- WORK TO BE COMPLETED: In the entries below, find the string "research" and return each line holding it.

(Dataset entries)
Segment Open

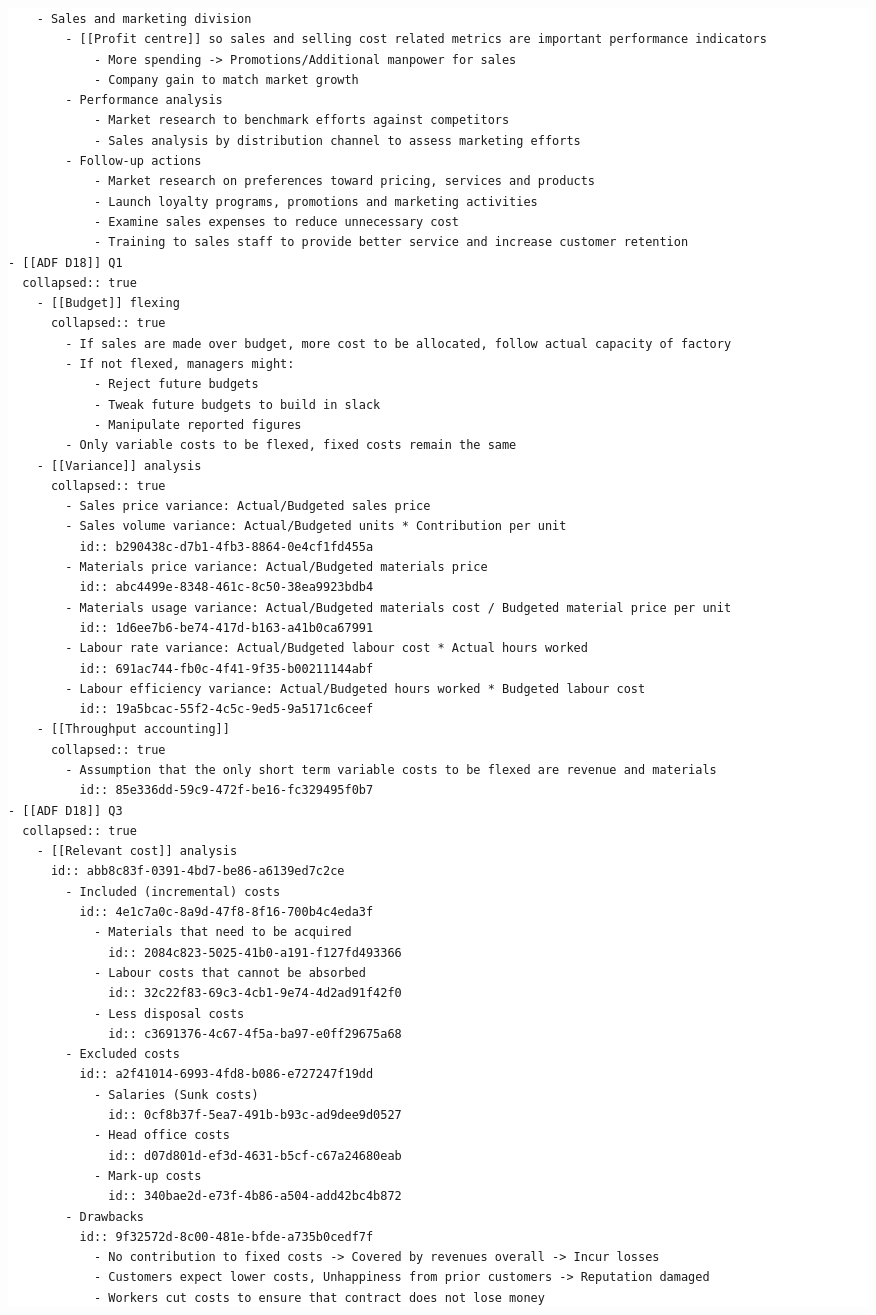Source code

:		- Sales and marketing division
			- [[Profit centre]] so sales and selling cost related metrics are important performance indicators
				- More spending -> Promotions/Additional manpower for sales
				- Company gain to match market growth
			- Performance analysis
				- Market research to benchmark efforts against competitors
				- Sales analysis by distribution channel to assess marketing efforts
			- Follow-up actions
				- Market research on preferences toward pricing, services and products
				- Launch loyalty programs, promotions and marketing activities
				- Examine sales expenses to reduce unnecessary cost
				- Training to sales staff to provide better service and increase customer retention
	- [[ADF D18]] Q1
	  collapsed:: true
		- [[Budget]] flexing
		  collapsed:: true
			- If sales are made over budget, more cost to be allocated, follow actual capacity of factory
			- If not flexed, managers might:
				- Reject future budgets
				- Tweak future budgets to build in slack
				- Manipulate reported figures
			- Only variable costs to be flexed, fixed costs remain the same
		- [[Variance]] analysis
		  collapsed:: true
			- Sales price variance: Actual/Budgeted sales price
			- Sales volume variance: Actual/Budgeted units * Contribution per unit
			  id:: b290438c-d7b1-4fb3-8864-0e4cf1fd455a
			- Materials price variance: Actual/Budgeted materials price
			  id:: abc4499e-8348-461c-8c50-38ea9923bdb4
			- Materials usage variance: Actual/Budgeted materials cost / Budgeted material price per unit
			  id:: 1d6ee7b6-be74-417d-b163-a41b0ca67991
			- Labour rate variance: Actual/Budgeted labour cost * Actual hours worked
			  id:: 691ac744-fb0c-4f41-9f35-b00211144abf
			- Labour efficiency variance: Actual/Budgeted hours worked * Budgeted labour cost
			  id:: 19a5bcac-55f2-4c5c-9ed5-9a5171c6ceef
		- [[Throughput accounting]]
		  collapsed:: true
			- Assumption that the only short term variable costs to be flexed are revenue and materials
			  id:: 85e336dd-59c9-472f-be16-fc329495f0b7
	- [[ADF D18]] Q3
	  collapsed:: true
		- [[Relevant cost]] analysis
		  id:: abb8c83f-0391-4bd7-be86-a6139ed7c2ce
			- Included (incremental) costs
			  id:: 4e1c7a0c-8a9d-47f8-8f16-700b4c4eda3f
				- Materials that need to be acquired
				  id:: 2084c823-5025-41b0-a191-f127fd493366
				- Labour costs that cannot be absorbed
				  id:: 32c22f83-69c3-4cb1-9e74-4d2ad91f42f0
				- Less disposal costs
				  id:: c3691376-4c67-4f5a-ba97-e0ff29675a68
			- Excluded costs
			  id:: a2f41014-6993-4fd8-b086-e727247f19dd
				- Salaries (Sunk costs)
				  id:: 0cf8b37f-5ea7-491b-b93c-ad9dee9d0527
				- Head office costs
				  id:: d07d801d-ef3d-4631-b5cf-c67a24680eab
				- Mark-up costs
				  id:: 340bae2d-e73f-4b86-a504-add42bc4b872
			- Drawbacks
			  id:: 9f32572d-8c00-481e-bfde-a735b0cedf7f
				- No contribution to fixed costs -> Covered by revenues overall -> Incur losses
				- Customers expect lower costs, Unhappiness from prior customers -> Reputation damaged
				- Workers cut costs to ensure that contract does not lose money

Segment Closed
Segment Open

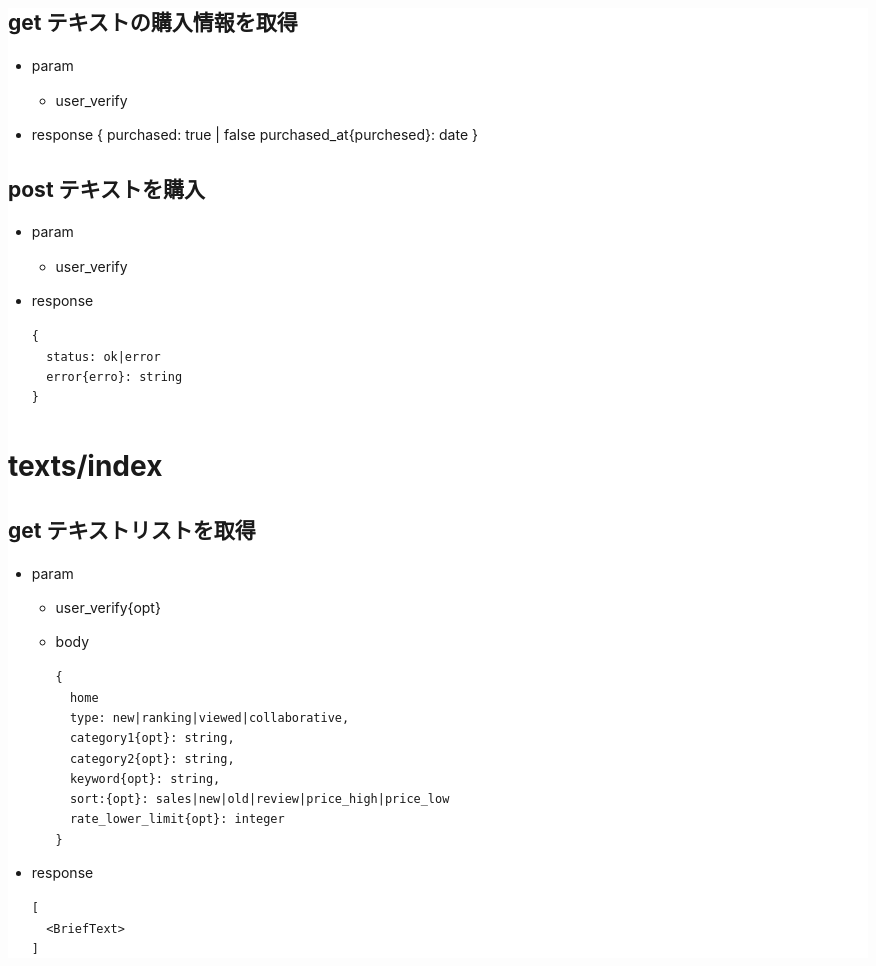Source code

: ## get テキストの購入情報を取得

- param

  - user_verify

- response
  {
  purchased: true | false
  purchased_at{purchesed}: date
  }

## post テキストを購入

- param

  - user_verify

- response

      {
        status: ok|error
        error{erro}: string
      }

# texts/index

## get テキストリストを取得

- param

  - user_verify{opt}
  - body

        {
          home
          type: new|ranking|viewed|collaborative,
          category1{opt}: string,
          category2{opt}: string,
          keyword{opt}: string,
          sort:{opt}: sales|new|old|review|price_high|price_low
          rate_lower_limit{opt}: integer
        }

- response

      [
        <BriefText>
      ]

Segment Closed

- ANSWER AREA:
				- Market research to benchmark efforts against competitors
				- Market research on preferences toward pricing, services and products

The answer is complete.